# Actions to take
a. Answer these questions using the passage on periodic signals:
(i) What is the value T0 called?
(ii) For which values of k does Eqn. (1.64) hold?
(iii) When several periods of the same signal are under discussion, what name is given to T0?
b. Transcribe the stretch of the passage on periodic signals from "and, through repeated" through "to avoid ambiguity.".
--- BEGIN Selected text ---
Even though we will mostly focus on the use of real-valued signals in our discussion in the rest of this text, there will be times when the use of complex signal models will prove useful.

Periodic vs. non-periodic signals

A signal is said to be periodic if it satisfies

$$\begin{array}{ccc}x\left(t+T_0\right)=x\left(t\right)& & \left(1.61\right)\end{array}$$

at all time instants t, and for a specific value of T0 ≠ 0. The value T0 is referred to as the period of the signal. An example of a periodic signal is shown in Fig. 1.43.

Applying the periodicity definition of Eqn. (1.61) to x(t + T0) instead of x(t) we obtain

$$\begin{array}{ccc}x\left(t+2T_0\right)=x\left(t+T_0\right)& & \left(1.62\right)\end{array}$$

which, when combined with Eqn. (1.61), implies that

$$\begin{array}{ccc}x\left(t+2T_0\right)=x\left(t\right)& & \left(1.63\right)\end{array}$$

and, through repeated use of this process, we can show that

$$\begin{array}{ccc}x\left(t+k{T}_0\right)=x\left(t\right)& & \left(1.64\right)\end{array}$$

for any integer value of k. Thus we conclude that, if a signal is periodic with period T0, then it is also periodic with periods of 2T0, 3T0,...,kT0,... where k is any integer. When we refer to the period of a periodic signal, we will imply the smallest positive value of T0 that satisfies Eqn. (1.61). In cases when we discuss multiple periods for the same signal, we will refer to T0 as the fundamental period in order to avoid ambiguity.
--- END Selected text ---
--- BEGIN Stored records ---
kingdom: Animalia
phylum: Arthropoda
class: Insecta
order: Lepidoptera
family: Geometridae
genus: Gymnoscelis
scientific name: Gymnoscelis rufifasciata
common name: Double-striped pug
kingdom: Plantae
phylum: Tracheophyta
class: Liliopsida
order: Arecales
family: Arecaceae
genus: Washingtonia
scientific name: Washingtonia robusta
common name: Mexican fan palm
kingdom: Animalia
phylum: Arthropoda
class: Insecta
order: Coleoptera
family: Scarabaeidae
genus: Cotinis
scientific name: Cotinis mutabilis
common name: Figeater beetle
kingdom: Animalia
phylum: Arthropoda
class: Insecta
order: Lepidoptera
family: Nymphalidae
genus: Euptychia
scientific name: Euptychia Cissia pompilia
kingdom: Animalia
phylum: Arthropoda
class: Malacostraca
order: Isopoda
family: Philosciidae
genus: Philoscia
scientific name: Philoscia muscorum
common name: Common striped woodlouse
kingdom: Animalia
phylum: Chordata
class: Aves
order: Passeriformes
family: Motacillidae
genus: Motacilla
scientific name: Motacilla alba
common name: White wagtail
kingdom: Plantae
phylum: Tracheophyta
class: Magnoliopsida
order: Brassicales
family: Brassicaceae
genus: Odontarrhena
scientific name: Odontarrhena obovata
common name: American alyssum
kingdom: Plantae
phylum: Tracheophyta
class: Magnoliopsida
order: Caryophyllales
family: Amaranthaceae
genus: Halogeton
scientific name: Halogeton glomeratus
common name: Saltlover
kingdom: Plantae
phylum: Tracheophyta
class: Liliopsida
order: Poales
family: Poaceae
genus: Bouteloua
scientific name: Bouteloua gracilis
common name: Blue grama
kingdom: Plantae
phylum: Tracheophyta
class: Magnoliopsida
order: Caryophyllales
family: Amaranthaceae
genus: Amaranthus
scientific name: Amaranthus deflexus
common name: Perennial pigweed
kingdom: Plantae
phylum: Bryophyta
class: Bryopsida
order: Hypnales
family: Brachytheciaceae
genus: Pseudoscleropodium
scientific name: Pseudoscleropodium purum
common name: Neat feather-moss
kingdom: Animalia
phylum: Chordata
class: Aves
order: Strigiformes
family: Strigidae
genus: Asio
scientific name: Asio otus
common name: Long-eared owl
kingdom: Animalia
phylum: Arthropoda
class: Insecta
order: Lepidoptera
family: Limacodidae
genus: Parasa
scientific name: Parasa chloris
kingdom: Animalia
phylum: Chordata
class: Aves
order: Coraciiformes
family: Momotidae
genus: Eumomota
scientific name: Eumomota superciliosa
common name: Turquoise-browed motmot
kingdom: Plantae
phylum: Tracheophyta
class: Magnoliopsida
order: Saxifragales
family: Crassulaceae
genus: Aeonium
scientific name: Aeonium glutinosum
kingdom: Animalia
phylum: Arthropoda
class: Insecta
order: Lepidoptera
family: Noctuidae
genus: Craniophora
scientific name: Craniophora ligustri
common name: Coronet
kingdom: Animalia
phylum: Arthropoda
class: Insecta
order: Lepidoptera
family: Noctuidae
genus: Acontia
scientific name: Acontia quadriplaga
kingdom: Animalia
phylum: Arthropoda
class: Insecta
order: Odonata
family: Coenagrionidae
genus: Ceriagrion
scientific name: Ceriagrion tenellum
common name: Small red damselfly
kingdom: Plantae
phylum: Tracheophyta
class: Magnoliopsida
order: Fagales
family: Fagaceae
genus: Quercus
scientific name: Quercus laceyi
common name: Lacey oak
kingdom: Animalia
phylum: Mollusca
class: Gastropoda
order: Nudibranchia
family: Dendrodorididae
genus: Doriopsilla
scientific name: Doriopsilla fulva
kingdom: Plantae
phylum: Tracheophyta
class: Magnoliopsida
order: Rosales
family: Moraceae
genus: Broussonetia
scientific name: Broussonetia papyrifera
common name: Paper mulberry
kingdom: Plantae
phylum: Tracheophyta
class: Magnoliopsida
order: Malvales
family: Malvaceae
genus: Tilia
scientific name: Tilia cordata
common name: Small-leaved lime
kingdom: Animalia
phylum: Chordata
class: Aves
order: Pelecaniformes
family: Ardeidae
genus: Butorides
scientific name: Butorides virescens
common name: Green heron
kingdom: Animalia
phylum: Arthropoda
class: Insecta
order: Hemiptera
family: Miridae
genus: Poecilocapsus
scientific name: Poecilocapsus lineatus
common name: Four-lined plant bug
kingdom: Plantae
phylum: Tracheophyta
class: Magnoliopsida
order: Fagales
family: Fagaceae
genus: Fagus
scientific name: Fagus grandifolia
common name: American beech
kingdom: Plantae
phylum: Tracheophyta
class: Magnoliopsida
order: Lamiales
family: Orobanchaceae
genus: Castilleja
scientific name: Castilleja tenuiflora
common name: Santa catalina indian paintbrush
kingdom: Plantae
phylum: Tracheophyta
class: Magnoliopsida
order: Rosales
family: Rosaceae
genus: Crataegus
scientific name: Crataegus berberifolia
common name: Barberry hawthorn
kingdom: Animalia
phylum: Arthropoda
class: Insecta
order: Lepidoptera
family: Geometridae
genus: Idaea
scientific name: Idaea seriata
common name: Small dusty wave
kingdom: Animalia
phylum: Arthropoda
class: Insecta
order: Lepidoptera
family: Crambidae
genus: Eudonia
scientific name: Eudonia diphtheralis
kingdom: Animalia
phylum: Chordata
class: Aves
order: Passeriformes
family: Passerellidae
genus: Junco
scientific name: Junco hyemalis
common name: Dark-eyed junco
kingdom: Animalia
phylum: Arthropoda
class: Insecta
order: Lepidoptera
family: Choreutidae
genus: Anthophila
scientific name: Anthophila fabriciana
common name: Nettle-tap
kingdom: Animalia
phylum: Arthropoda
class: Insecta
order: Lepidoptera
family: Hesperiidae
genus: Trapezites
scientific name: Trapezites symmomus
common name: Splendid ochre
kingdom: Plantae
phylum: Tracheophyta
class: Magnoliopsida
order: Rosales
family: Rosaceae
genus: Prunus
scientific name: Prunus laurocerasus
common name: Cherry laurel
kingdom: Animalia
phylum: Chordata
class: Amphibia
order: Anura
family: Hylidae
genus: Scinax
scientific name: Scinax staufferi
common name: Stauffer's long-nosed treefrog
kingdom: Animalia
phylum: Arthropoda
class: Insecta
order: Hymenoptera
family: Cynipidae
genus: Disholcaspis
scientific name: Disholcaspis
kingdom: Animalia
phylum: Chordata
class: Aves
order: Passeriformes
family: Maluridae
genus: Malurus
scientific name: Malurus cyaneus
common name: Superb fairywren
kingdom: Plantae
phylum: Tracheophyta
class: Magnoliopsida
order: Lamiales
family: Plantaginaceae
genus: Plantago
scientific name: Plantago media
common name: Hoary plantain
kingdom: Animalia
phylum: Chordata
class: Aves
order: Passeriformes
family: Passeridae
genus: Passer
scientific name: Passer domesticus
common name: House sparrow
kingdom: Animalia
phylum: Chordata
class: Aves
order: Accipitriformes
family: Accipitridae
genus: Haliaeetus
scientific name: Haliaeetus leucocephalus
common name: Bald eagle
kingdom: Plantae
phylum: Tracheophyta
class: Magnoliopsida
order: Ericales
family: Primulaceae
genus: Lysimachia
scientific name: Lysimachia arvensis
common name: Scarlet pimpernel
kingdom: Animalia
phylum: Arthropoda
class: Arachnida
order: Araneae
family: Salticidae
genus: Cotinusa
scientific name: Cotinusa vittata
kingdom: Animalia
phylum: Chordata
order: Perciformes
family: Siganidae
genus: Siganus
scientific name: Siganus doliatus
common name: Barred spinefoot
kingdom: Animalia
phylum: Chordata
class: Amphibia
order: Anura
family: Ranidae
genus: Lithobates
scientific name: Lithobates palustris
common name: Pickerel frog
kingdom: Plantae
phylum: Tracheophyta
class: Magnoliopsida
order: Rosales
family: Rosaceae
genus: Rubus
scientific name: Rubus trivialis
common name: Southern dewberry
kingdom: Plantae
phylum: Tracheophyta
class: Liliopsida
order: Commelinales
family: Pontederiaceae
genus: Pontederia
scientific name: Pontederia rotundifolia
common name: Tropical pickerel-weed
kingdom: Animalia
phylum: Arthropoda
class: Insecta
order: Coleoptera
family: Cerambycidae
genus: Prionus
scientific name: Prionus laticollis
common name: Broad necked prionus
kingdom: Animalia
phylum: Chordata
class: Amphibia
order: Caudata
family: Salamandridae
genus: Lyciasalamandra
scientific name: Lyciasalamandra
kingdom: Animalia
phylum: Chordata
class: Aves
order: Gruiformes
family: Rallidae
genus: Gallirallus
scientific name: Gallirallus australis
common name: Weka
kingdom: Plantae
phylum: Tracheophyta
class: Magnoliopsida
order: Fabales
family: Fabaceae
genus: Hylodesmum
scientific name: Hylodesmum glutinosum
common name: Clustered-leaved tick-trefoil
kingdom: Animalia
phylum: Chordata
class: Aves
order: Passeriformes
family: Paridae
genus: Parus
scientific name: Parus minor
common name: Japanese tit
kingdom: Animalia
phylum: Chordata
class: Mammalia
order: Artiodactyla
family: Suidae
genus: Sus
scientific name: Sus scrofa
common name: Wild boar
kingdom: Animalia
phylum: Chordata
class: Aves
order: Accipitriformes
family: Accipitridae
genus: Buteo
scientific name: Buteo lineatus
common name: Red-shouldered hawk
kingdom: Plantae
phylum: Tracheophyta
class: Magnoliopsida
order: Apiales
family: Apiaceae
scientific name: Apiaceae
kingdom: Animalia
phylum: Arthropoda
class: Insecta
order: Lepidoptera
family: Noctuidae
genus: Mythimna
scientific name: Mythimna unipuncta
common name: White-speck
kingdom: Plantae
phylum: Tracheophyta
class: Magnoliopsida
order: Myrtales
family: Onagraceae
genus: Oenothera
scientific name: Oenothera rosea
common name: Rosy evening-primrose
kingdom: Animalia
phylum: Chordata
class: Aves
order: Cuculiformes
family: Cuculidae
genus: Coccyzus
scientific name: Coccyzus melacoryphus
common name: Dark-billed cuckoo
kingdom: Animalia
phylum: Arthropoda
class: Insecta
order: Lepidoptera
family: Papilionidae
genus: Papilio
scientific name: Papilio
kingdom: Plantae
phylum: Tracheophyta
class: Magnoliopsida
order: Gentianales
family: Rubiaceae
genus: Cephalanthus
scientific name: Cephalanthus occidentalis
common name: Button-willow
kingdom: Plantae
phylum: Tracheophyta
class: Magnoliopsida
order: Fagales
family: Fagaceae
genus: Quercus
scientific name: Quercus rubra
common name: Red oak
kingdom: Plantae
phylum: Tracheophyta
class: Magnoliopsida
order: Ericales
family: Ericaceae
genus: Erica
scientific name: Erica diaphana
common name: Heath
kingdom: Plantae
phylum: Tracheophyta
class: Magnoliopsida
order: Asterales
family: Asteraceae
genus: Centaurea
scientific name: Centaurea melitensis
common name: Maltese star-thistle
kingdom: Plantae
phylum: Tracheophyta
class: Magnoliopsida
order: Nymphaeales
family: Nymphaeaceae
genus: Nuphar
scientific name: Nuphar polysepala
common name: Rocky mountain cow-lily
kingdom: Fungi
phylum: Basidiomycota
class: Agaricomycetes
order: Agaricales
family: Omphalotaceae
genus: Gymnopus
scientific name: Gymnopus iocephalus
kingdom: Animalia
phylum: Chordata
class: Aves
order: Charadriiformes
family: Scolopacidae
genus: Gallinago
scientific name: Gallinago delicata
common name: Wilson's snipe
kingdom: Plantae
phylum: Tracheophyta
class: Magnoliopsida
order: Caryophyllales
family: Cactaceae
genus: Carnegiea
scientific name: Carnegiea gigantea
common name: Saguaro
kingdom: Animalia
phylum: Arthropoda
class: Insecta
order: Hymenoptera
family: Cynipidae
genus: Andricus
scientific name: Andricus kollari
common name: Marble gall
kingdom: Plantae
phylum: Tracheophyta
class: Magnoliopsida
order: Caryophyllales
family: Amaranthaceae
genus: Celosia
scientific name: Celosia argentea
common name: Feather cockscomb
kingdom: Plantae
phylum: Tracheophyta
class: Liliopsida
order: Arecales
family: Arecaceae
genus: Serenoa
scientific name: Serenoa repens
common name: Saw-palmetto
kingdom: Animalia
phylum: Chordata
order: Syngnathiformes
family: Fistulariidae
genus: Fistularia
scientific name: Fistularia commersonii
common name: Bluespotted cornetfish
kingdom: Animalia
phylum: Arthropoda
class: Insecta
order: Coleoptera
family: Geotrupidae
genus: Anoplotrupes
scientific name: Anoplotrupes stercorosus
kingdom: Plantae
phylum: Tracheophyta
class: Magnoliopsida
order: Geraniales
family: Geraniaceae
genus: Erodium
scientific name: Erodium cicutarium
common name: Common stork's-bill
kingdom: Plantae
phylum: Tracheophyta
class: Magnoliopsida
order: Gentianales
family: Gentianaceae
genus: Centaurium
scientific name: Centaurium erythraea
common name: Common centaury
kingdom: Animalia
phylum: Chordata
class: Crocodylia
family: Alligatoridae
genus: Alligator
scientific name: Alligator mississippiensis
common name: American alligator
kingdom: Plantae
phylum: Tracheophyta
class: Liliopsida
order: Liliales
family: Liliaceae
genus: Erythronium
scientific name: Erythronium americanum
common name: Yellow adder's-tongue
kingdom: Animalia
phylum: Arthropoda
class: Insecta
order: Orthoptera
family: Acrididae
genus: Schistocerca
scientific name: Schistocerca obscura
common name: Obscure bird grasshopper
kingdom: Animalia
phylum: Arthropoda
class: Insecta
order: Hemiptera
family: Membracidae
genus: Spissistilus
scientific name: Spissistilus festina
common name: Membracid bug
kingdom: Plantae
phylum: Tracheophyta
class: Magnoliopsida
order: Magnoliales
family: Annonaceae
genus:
--- END Stored records ---
# Task-by-task answers
a.
(i) The period of the signal.
(ii) Any integer value of k.
(iii) The fundamental period.

b.
and, through repeated use of this process, we can show that

$$\begin{array}{ccc}x\left(t+k{T}_0\right)=x\left(t\right)& & \left(1.64\right)\end{array}$$

for any integer value of k. Thus we conclude that, if a signal is periodic with period T0, then it is also periodic with periods of 2T0, 3T0,...,kT0,... where k is any integer. When we refer to the period of a periodic signal, we will imply the smallest positive value of T0 that satisfies Eqn. (1.61). In cases when we discuss multiple periods for the same signal, we will refer to T0 as the fundamental period in order to avoid ambiguity.